Referring back to FIG. 5, the piezoelectric sensor 5 is substantially flat in shape. To mate with the sensor 5, the plunger 3 has a rear planar surface attached to a front planar surface of the piezoelectric sensor 5. And the backing plate 4 has a front planar surface attached to the rear planar surface of the piezoelectric sensor 5. Unlike other types of pressure sensors, the piezoelectric sensor 5 employed in this present invention has at least the benefit in that the torque wrench 100 can be made simple and compact.

Referring now to FIG. 7, there is shown an alternate embodiment 200. Embodiment 200 is similar to embodiment 100, except that a backing plate 4a is provided in lieu of the aforementioned backing plate 4. The backing plate 4a defines in a front surface a recess 41 to receive and protect the piezoelectric sensor 5 for smooth displacement within the wrench body 2.

As described above, since the spring force of the coil spring 6 is reflected by the piezoelectric sensor 5 in real time, no calibration will be needed to correct the effect of the spring's characteristics and mechanical wear that occurs over time.

Claims

1. A torque wrench, comprising: an elongated, tubular wrench body with front and rear ends;a wrench head having a drive portion constructed to be removably engaged with a workpiece, and a bar extending from the drive portion into the front end of the wrench body; wherein the wrench head and the wrench body are pivotally connected for pivotal movement relative to one another about a pivot joint;a plunger slidably movable within the wrench body;a pawl within the wrench body between the bar and the plunger;a spring disposed within the wrench body and mounted rearwardly of the plunger for urging the plunger and in turn the pawl against a rear end of the bar;an adjustment assembly in the rear end of the wrench body and operatively connected to the spring to vary an effective force of the spring on the plunger;a piezoelectric sensor interposed in between the plunger and the spring for producing an output signal in response to the effective force exerted by the spring;a processor for converting the output signal into an equivalent torque value, the equivalent torque value indicating a preset torque to be applied by the torque wrench to the workpiece; anda display for displaying the equivalent torque value;wherein application of a torque greater than the preset torque to the workpiece causes the wrench head to pivot relative to the wrench body about the pivot joint.

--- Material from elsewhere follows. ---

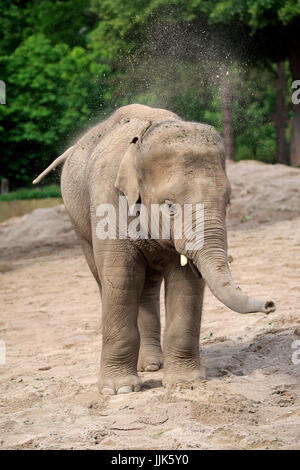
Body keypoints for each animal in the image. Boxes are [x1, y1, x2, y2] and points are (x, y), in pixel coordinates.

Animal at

2. A torque wrench as recited in claim 1, wherein the plunger has a rear planar surface; and the piezoelectric sensor is substantially flat and has a front planar surface attached to the rear planar surface of the plunger.

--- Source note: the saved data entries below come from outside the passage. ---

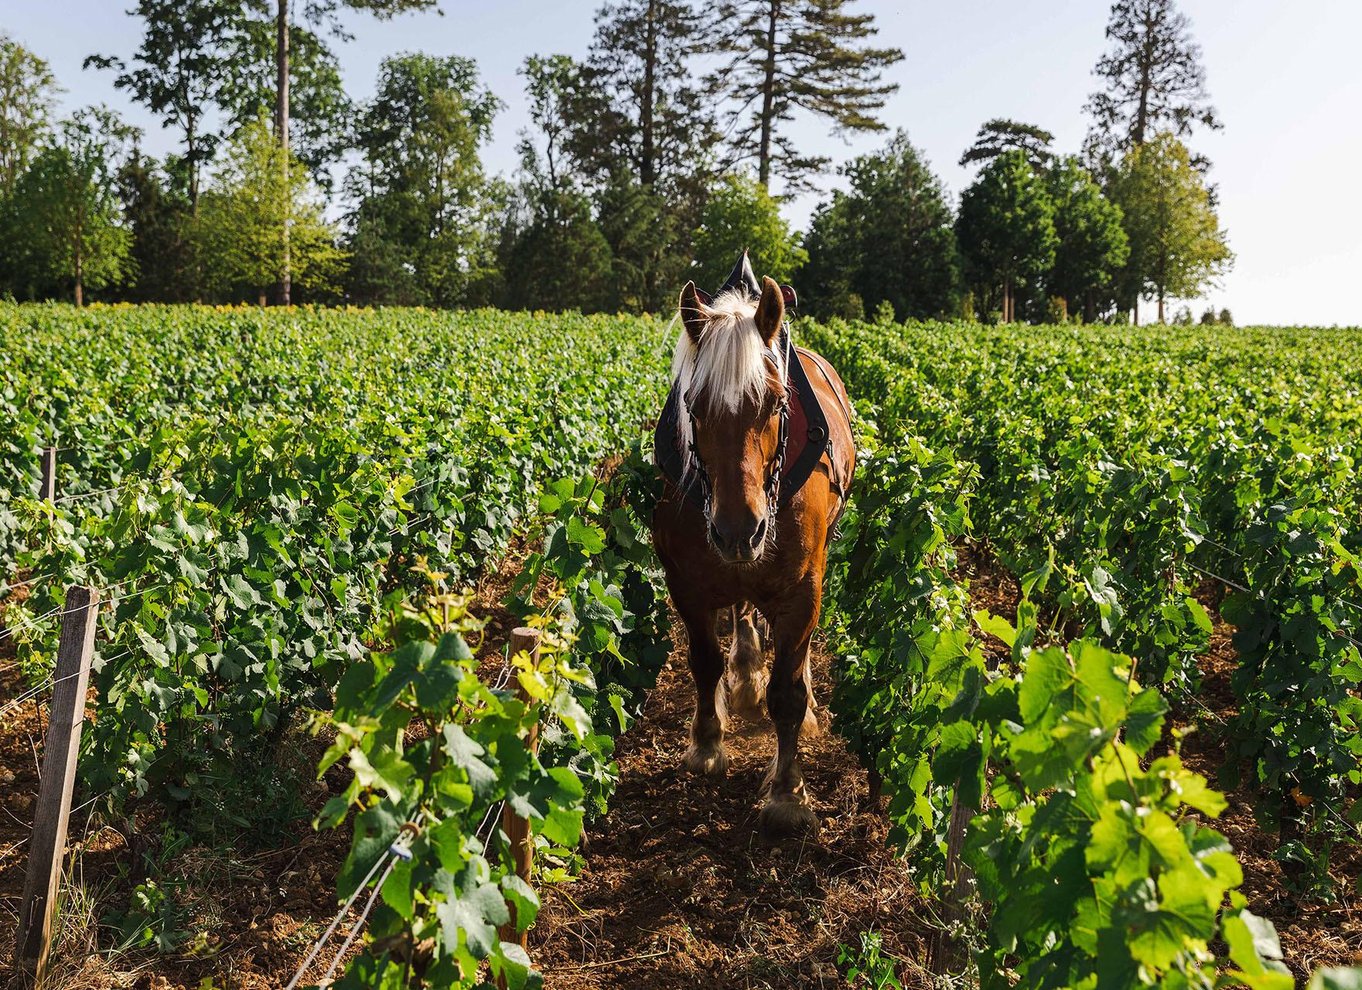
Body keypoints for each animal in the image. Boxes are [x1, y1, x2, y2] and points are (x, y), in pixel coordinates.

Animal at [648, 253, 849, 838]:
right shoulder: (687, 583)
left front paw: (788, 793)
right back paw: (744, 673)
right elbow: (704, 661)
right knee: (740, 614)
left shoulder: (803, 590)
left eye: (776, 402)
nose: (740, 531)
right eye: (693, 405)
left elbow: (787, 691)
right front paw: (707, 744)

3. A torque wrench as recited in claim 2, further comprising a backing plate interposed in between the piezoelectric sensor and the spring.

4. A torque wrench as recited in claim 3, wherein the backing plate has a front planar surface; and the piezoelectric sensor has a rear planar surface attached to the front planar surface of the backing plate.

5. A torque wrench as recited in claim 3, wherein the backing plate defines in a front surface a recess to receive the piezoelectric sensor.

6. A torque wrench as recited in claim 1, wherein the pawl is substantially cube-shaped and is disposed between a rear surface of the bar and a front surface of the plunger; and the rear surface of the bar and the front surface of the plunger are slightly recessed to receive the pawl.

7. A torque wrench as recited in claim 1, wherein the adjustment assembly includes a drive screw formed with a pushing head abutting against the spring.